The `weblab-10b-instruction-sft` model can be used for a variety of language generation and understanding tasks, particularly ones involving Japanese. It demonstrates strong performance on the JGLUE 8-task evaluation, achieving high accuracy on tasks like JCommonsenseQA, JNLI, and MARC-ja. The model's large size and broad training data allow it to generate fluent, contextual responses to open-ended prompts, making it suitable for applications like chatbots and language assistants.

## What can I use it for?

The `weblab-10b-instruction-sft` model could be a good starting point for building Japanese-language chatbots, virtual assistants, or other applications that require fluent text generation and language understanding. Its multilingual capabilities also allow it to potentially be used for cross-lingual applications.
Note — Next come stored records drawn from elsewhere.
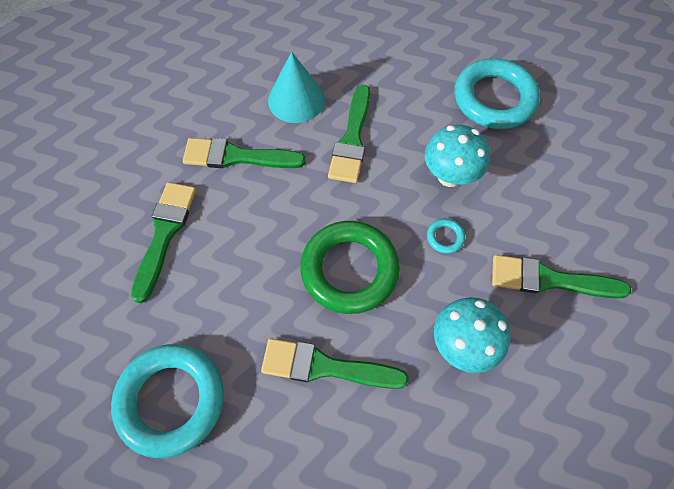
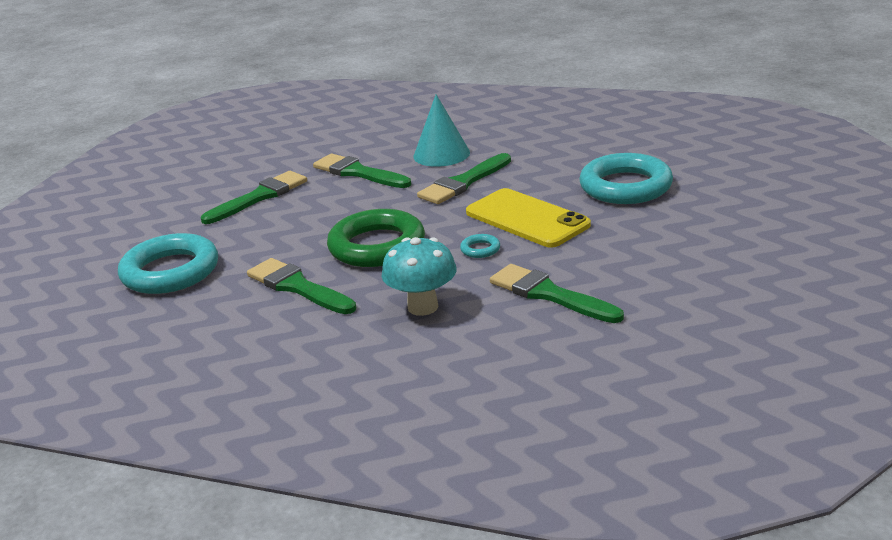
camera: 35 degrees right, 35 degrees down
turquoise mushroom [425,125,490,187] -> yellow phone [466,188,591,248]

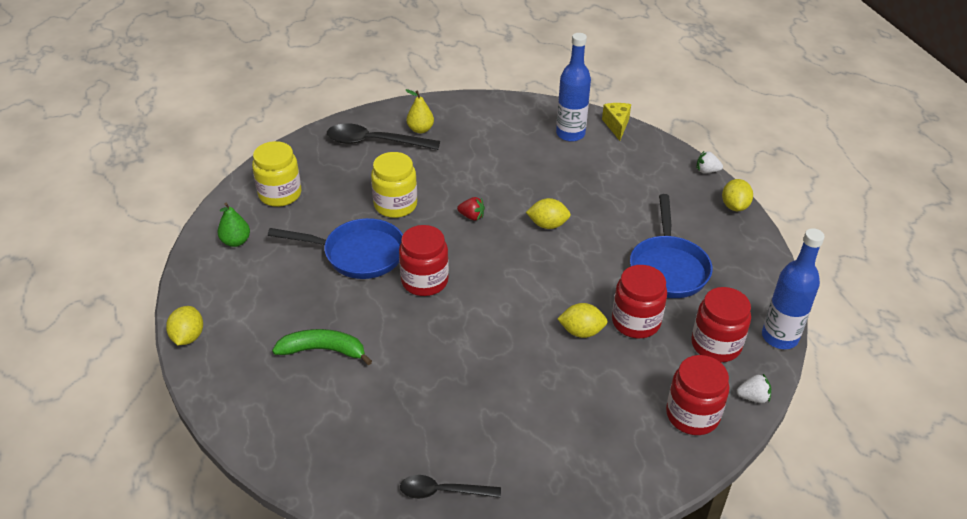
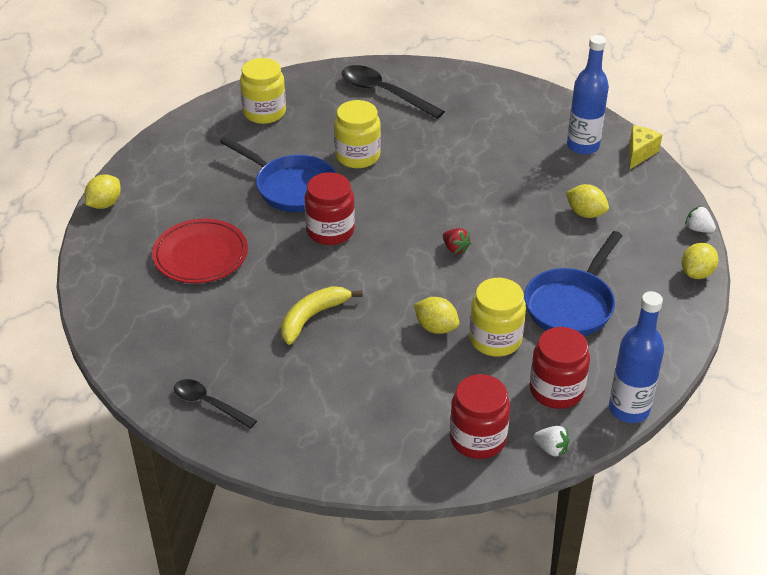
camera: 30 degrees right, 0 degrees up
green pear [217,203,250,247] -> none
green banana [272,329,372,365] -> red plate [152,219,248,283]
yellow pear [406,89,434,133] -> none
red strawberry [457,197,485,221] -> red strawberry moved to [443,228,471,254]
yellow lemon [526,198,571,229] -> yellow lemon moved to [566,184,609,218]
red jar [612,265,667,338] -> yellow jar [470,278,526,357]
none -> yellow banana [281,286,363,345]

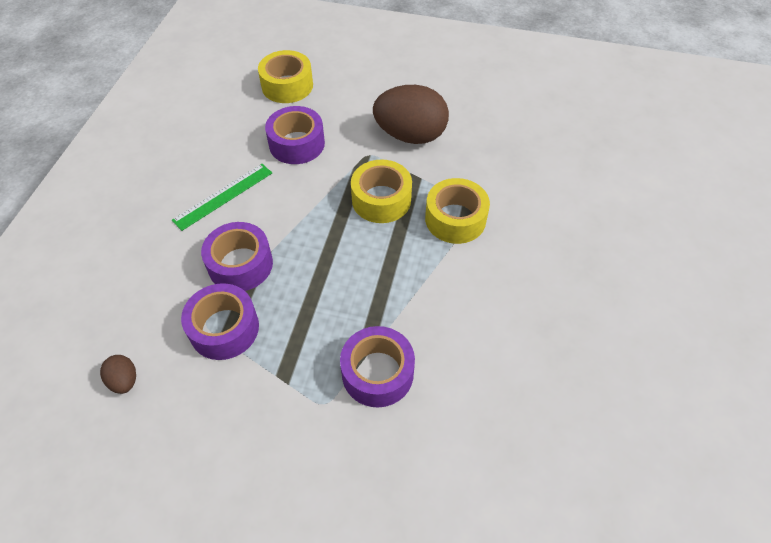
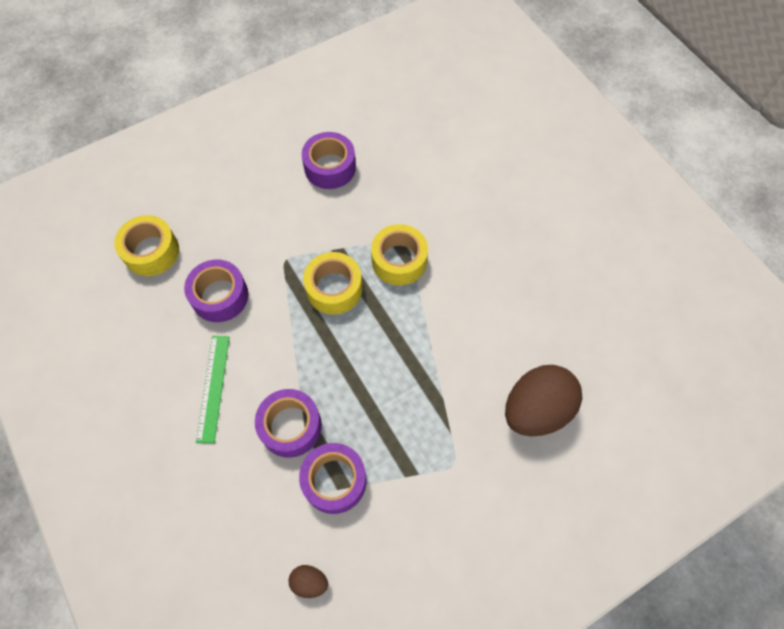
camera: 45 degrees left, 10 degrees up
purple tape [340,326,415,407] -> purple tape moved to [302,132,356,189]
brown egg [373,85,449,144] -> brown egg moved to [505,365,582,436]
However, as with any large language model, it's important to carefully curate and filter the model's outputs to ensure safety and mitigate potential biases or inaccuracies.

## Things to try

One interesting aspect of the `weblab-10b-instruction-sft` model is its ability to follow instructions and engage in open-ended dialogue. Prompts that involve multi-turn conversations or provide specific tasks or objectives for the model to complete could be a productive area to explore, leveraging the model's strong performance on the JGLUE benchmarks. Experimenting with different prompting techniques and finetuning approaches may also help unlock the model's full potential for downstream applications.